The Peterson Cos.’ Avonlea Town Center project in Loudoun County looks to have suffered yet another setback, in part due to the coronavirus pandemic’s impact on the economy.
The developer could soon be forced to slice off a 48-acre chunk of the 76-acre project, set to become home to hundreds of apartments and a senior living facility, as a development agreement with the owner of those parcels has fallen apart. That’s according to a recent constituent newsletter from Supervisor Matt Letourneau, R-Dulles, who represents the area where Avonlea is located on Route 50 near South Riding.

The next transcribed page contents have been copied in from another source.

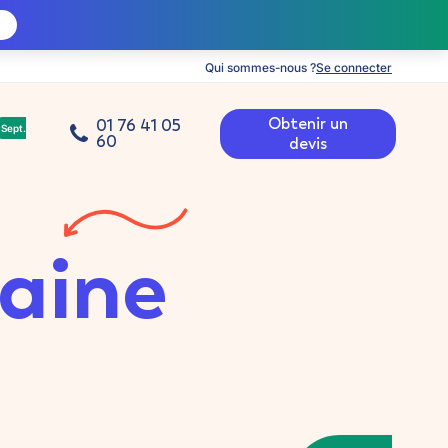
Qui sommes-nous ?
Se connecter
Obtenir un
01 76 41 05
Sept.
60
devis
aine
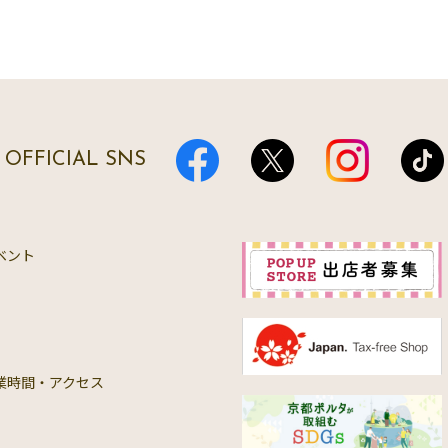
OFFICIAL SNS
ベント
業時間・アクセス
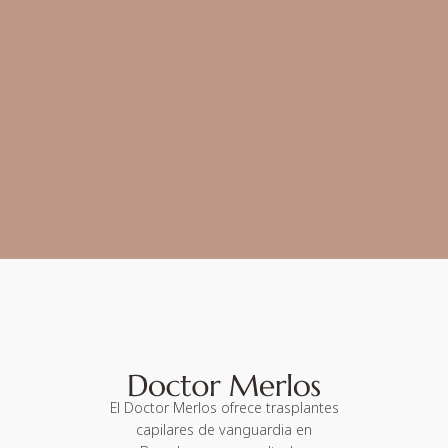
El Doctor Merlos ofrece trasplantes
capilares de vanguardia en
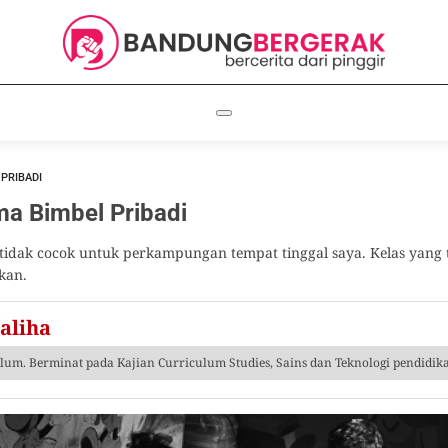
 PRIBADI
a Bimbel Pribadi
u tidak cocok untuk perkampungan tempat tinggal saya. Kelas yang
kan.
aliha
lum. Berminat pada Kajian Curriculum Studies, Sains dan Teknologi pendidika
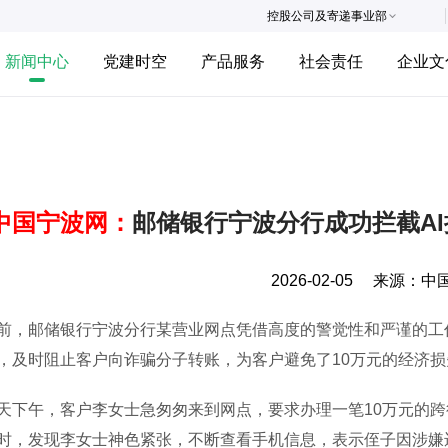
控股公司及寄递事业部
新闻中心
党建时空
产品服务
社会责任
企业文
中国宁波网：
邮储银行宁波分行成功拦截AI
2026-02-05
来源：
中
邮储银行宁波分行某营业网点凭借高度的警觉性和严谨的工作流
，及时阻止客户向诈骗分子转账，为客户避免了10万元的经济损
午，客户李女士急匆匆来到网点，要求办理一笔10万元的跨
时，发现李女士神色紧张，不断查看手机信息，表示侄子因涉嫌违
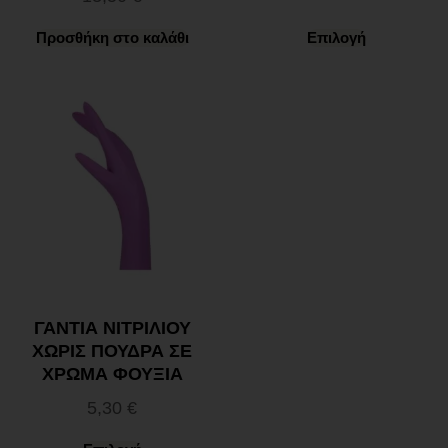
Προσθήκη στο καλάθι
Επιλογή
ΓΑΝΤΙΑ ΝΙΤΡΙΛΙΟΥ
ΧΩΡΙΣ ΠΟΥΔΡΑ ΣΕ
ΧΡΩΜΑ ΦΟΥΞΙΑ
5,30
€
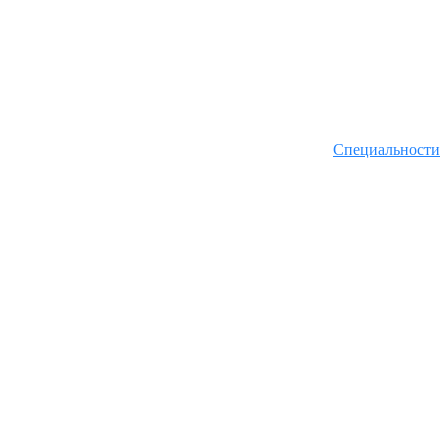
Специальности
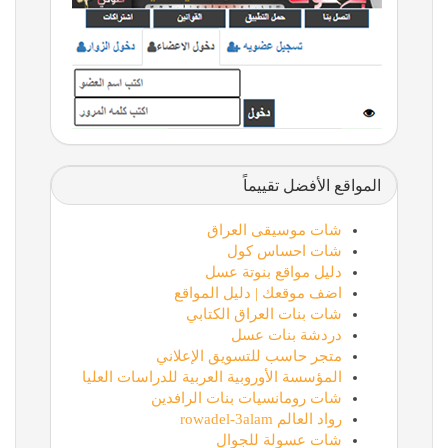
المواقع الأفضل تقييماً
شات موسيقى العراق
شات احساس كول
دليل مواقع بنوتة عسل
اضف موقعك | دليل المواقع
شات بنات العراق الكتابي
دردشة بنات عسل
متجر حاسب للتسويق الإعلاني
المؤسسة الأوروبية العربية للدراسات العليا
شات رومانسيات بنات الرافدين
رواد العالم rowadel-3alam
شات عسولة للجوال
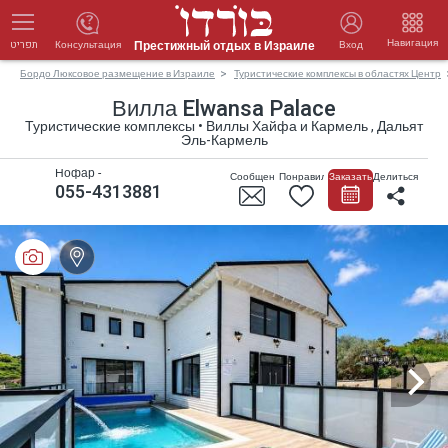
Навигация
Престижный отдых в Израиле
Консультация
Вход
תפריט
Бордо Люксовое размещение в Израиле
Туристические комплексы в областях Центр
Вилла Elwansa Palace
Туристические комплексы • Виллы Хайфа и Кармель , Дальят
Эль-Кармель
Нофар -
Сообщение
Понравилось
Заказать
Делиться
055-4313881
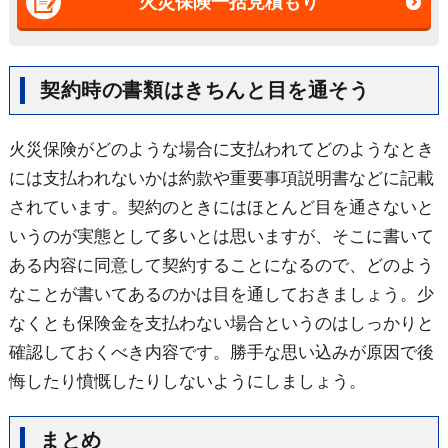
火災保険一括見積もり
契約時の書類はきちんと目を通そう
火災保険がどのような場合に支払われてどのようなとき
には支払われないかは約款や重要事項説明書などに記載
されています。契約のときにはほとんど目を通さないと
いうのが実態として多いとは思いますが、そこに書いて
ある内容に同意して契約することになるので、どのよう
なことが書いてあるのかは目を通しておきましょう。少
なくとも保険金を支払わない場合というのはしっかりと
確認しておくべき内容です。勝手な思い込みが原因で後
悔したり憤慨したりしないようにしましょう。
まとめ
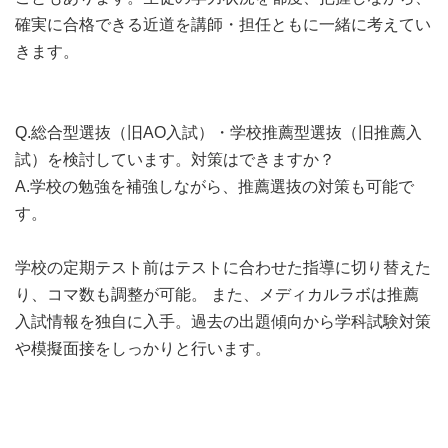
確実に合格できる近道を講師・担任ともに一緒に考えてい
きます。
Q.総合型選抜（旧AO入試）・学校推薦型選抜（旧推薦入
試）を検討しています。対策はできますか？
A.学校の勉強を補強しながら、推薦選抜の対策も可能で
す。
学校の定期テスト前はテストに合わせた指導に切り替えた
り、コマ数も調整が可能。 また、メディカルラボは推薦
入試情報を独自に入手。過去の出題傾向から学科試験対策
や模擬面接をしっかりと行います。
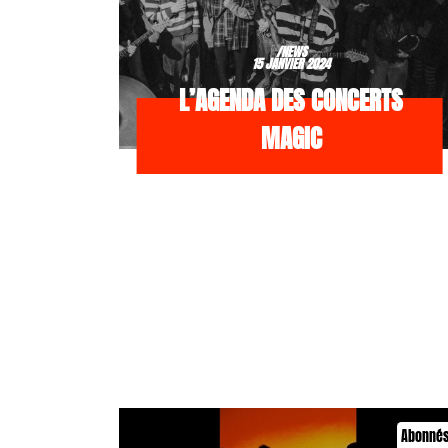
/NEWS
15 JANVIER 2024
L’AGENDA DES CONCERTS
MAGIC
Abonné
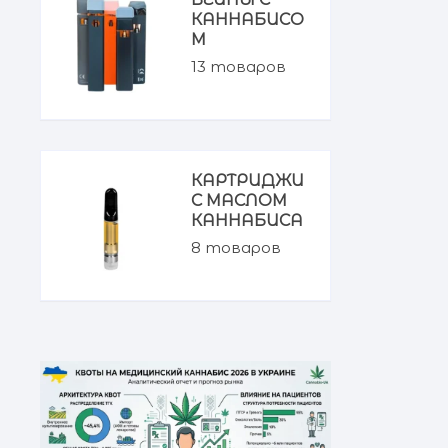
КАННАБИСО
М
13
товаров
КАРТРИДЖИ
С МАСЛОМ
КАННАБИСА
8
товаров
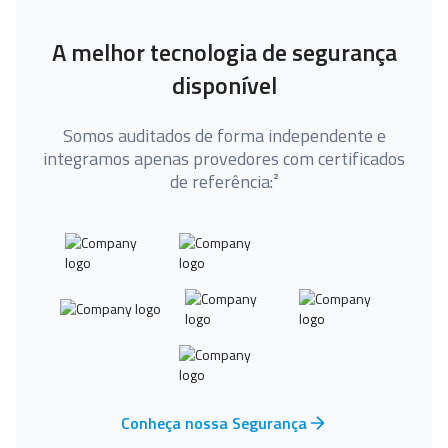
A melhor tecnologia de segurança
disponível
Somos auditados de forma independente e
integramos apenas provedores com certificados
de referência:²
Conheça nossa Segurança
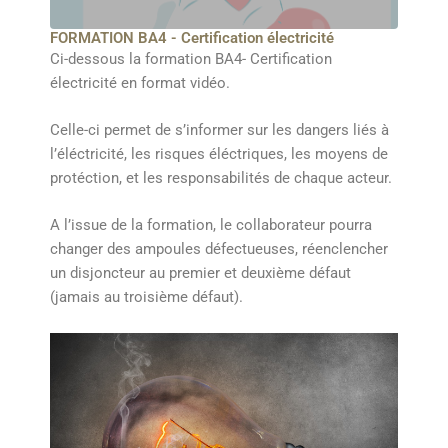
FORMATION BA4 - Certification électricité
Ci-dessous la formation BA4- Certification
électricité en format vidéo.
Celle-ci permet de s’informer sur les dangers liés à
l’éléctricité, les risques éléctriques, les moyens de
protéction, et les responsabilités de chaque acteur.
A l’issue de la formation, le collaborateur pourra
changer des ampoules défectueuses, réenclencher
un disjoncteur au premier et deuxième défaut
(jamais au troisième défaut).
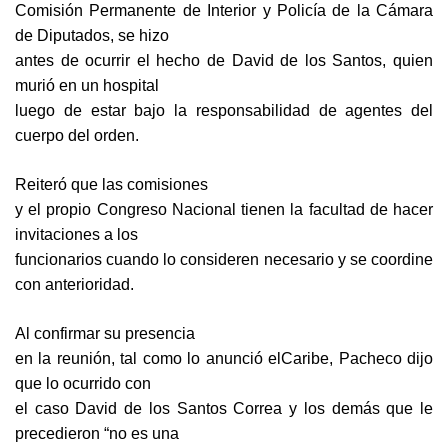
Comisión Permanente de Interior y Policía de la Cámara
de Diputados, se hizo
antes de ocurrir el hecho de David de los Santos, quien
murió en un hospital
luego de estar bajo la responsabilidad de agentes del
cuerpo del orden.
Reiteró que las comisiones
y el propio Congreso Nacional tienen la facultad de hacer
invitaciones a los
funcionarios cuando lo consideren necesario y se coordine
con anterioridad.
Al confirmar su presencia
en la reunión, tal como lo anunció elCaribe, Pacheco dijo
que lo ocurrido con
el caso David de los Santos Correa y los demás que le
precedieron “no es una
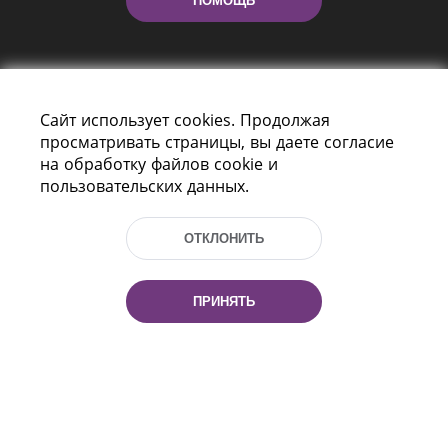
ПОМОЩЬ
Сайт использует cookies. Продолжая
просматривать страницы, вы даете согласие
на обработку файлов cookie и
пользовательских данных.
Пр-т Независимости 116
г. Минск, Республика Беларусь, 220114
Тел.: (+375 17) 368 37 37, Факс: (+375 17)
ОТКЛОНИТЬ
368 97 06
Эл. почта: inbox@nlb.by
ПРИНЯТЬ
Все права защищены
«Национальная библиотека
Беларуси» 2006 — 2026
Разработка сайта:
mrsoft.by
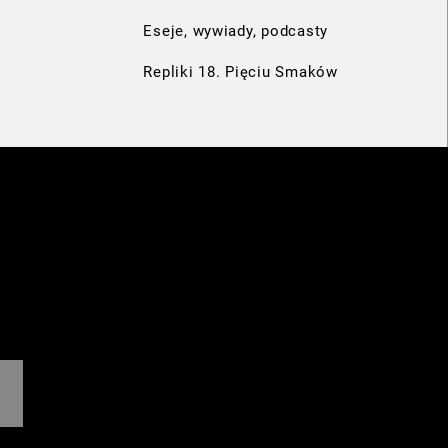
Eseje, wywiady, podcasty
Repliki 18. Pięciu Smaków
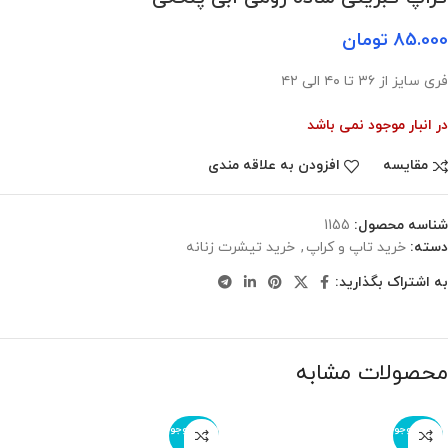
85.000
تومان
فری سایز از ۳۶ تا ۴۰ الی ۴۲
در انبار موجود نمی باشد
مقایسه
افزودن به علاقه مندی
شناسه محصول:
1155
دسته:
خرید تاپ و کراپ
,
خرید تیشرت زنانه
به اشتراک بگذارید:
محصولات مشابه
اتمام موجو
اتمام موجو
دی
دی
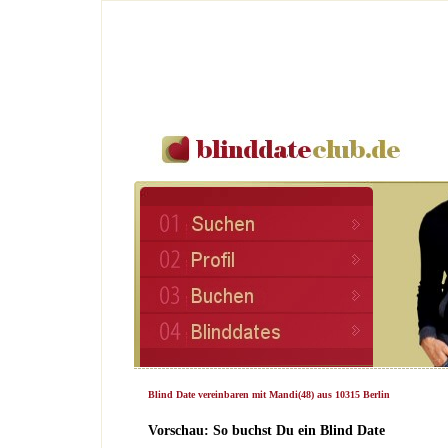
Blind Date vereinbaren mit Mandi(48) aus 10315 Berlin
Vorschau: So buchst Du ein Blind Date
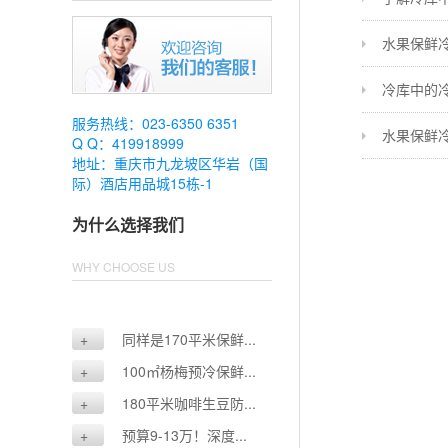
水果保鲜
冷库中的
服务热线：023-6350 6351
水果保鲜
Q Q：419918999
地址：重庆市九龙坡区华岩（国
际）酒店用品城15栋-1
为什么选择我们
WHY CHOOSE US
+
同样是170平米保鲜...
+
100㎡杨梅预冷保鲜...
+
180平米咖啡生豆防...
+
预算9-13万！深度...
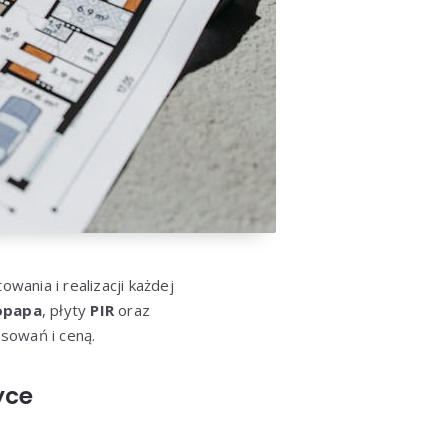
ania i realizacji każdej
opapa
, płyty
PIR
oraz
osowań i ceną.
yce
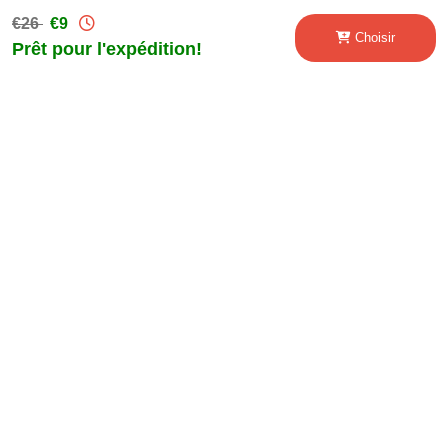
€26
€9
Choisir
Prêt pour l'expédition!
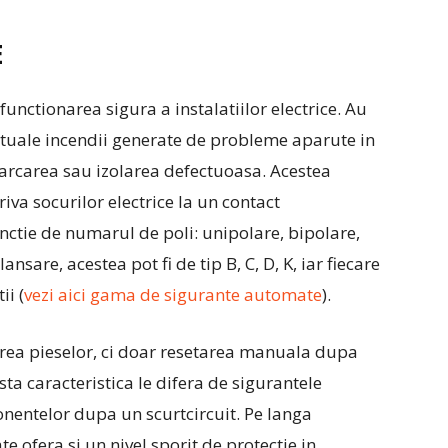
E
unctionarea sigura a instalatiilor electrice. Au
ntuale incendii generate de probleme aparute in
carcarea sau izolarea defectuoasa. Acestea
riva socurilor electrice la un contact
 functie de numarul de poli: unipolare, bipolare,
ansare, acestea pot fi de tip B, C, D, K, iar fiecare
ii (
vezi aici gama de sigurante automate
).
rea pieselor, ci doar resetarea manuala dupa
ta caracteristica le difera de sigurantele
onentelor dupa un scurtcircuit. Pe langa
e ofera si un nivel sporit de protectie in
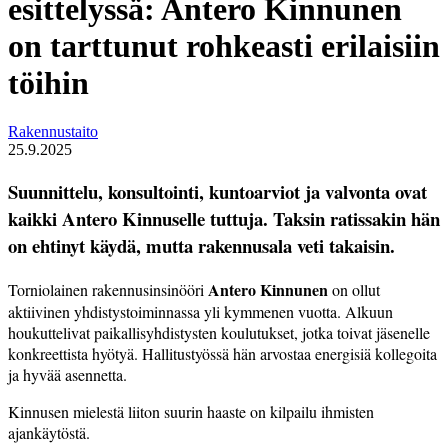
esittelyssä: Antero Kinnunen
on tarttunut rohkeasti erilaisiin
töihin
Rakennustaito
25.9.2025
Suunnittelu, konsultointi, kuntoarviot ja valvonta ovat
kaikki Antero Kinnuselle tuttuja. Taksin ratissakin hän
on ehtinyt käydä, mutta rakennusala veti takaisin.
Antero Kinnunen
Torniolainen rakennus­insi­nööri
on ollut
aktiivinen yhdistystoiminnassa yli kymmenen vuotta. Alkuun
houkuttelivat paikallisyhdistysten koulutukset, jotka toivat jäsenelle
konkreettista hyötyä. Hallitustyössä hän arvostaa energisiä kollegoita
ja hyvää asennetta.
Kinnusen mielestä liiton suurin haaste on kilpailu ihmisten
ajankäytöstä.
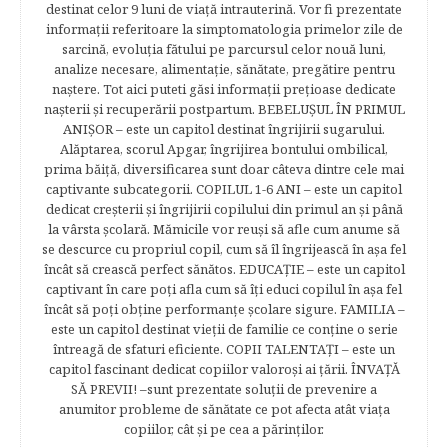
destinat celor 9 luni de viaţă intrauterină. Vor fi prezentate
informaţii referitoare la simptomatologia primelor zile de
sarcină, evoluţia fătului pe parcursul celor nouă luni,
analize necesare, alimentaţie, sănătate, pregătire pentru
naştere. Tot aici puteti găsi informaţii preţioase dedicate
naşterii şi recuperării postpartum. BEBELUŞUL ÎN PRIMUL
ANIŞOR – este un capitol destinat îngrijirii sugarului.
Alăptarea, scorul Apgar, îngrijirea bontului ombilical,
prima băiţă, diversificarea sunt doar câteva dintre cele mai
captivante subcategorii. COPILUL 1-6 ANI – este un capitol
dedicat creşterii şi îngrijirii copilului din primul an şi până
la vârsta şcolară. Mămicile vor reuşi să afle cum anume să
se descurce cu propriul copil, cum să îl îngrijească în aşa fel
încât să crească perfect sănătos. EDUCAŢIE – este un capitol
captivant în care poţi afla cum să îţi educi copilul în aşa fel
încât să poţi obţine performanţe şcolare sigure. FAMILIA –
este un capitol destinat vieţii de familie ce conţine o serie
întreagă de sfaturi eficiente. COPII TALENTAŢI – este un
capitol fascinant dedicat copiilor valoroși ai țării. ÎNVAŢĂ
SĂ PREVII! –sunt prezentate soluţii de prevenire a
anumitor probleme de sănătate ce pot afecta atât viaţa
copiilor, cât şi pe cea a părinţilor.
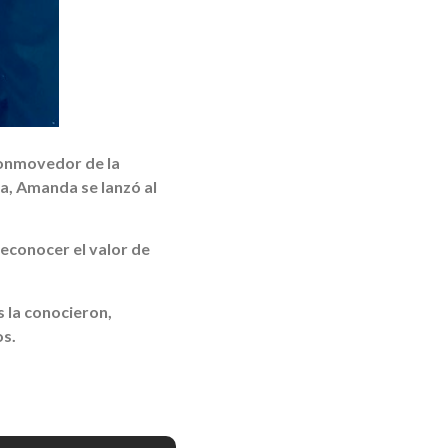
conmovedor de la
va, Amanda se lanzó al
reconocer el valor de
s la conocieron,
os.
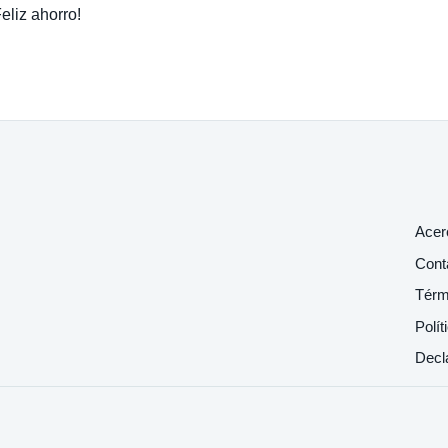
eliz ahorro!
Acer
Cont
Térm
Polít
Decl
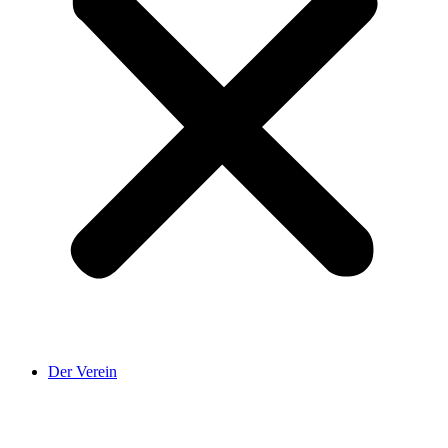
Der Verein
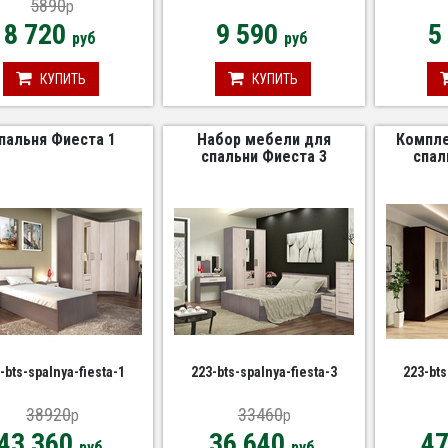
5890
p
8 720
9 590
5
руб
руб
КУПИТЬ
КУПИТЬ
пальня Фиеста 1
Набор мебели для
Компле
спальни Фиеста 3
спал
-bts-spalnya-fiesta-1
223-bts-spalnya-fiesta-3
223-bts
38920
33460
p
p
43 360
36 640
4
руб
руб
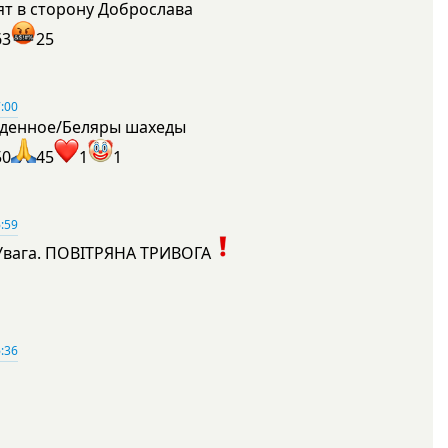
ят в сторону Доброслава
63
25
:00
денное/Беляры шахеды
50
45
1
1
:59
Увага. ПОВІТРЯНА ТРИВОГА
1
:36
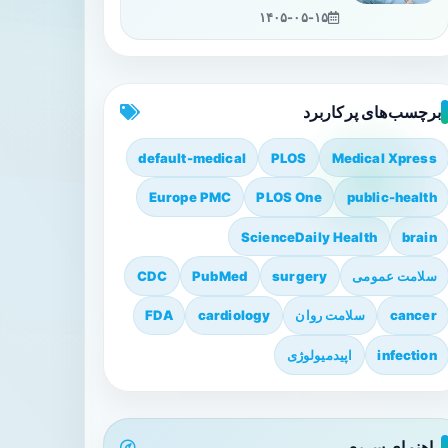
۱۴۰۵-۰۵-۱۵
برچسب‌های پرکاربرد
default-medical
PLOS
Medical Xpress
Europe PMC
PLOS One
public-health
ScienceDaily Health
brain
سلامت عمومی
surgery
PubMed
CDC
cancer
سلامت روان
cardiology
FDA
infection
اپیدمیولوژی
راهنمای سریع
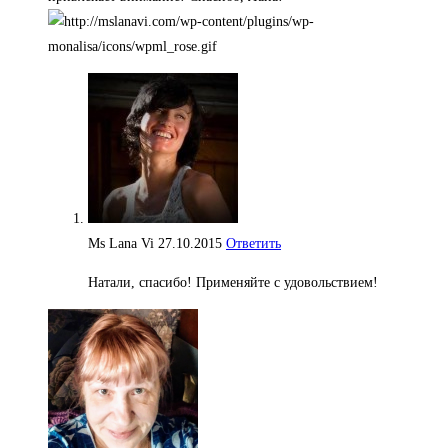
Ms Lana Vi
27.10.2015
Ответить
Натали, спасибо! Применяйте с удовольствием!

Peterson struck a deal with Toll Brothers, which owns a shopping center near the Avonlea site, to buy those 48 additional acres in 2016. That would’ve allowed the developer to more than double the size of the project, originally planned as a retail and commercial campus anchored by a movie theater south of Route 50 and east of Pinebrook Road.
For now, at least, Letourneau wrote that those Toll Brothers Inc. (NYSE: TOL) parcels, located closest to the Home Depot-anchored shopping center, are “no longer part of the project.” He noted Peterson had trouble luring retail tenants to Avonlea long before the pandemic struck, and he expects Covid-19’s devastating impact on that sector contributed to Toll Brothers’ decision to pull back.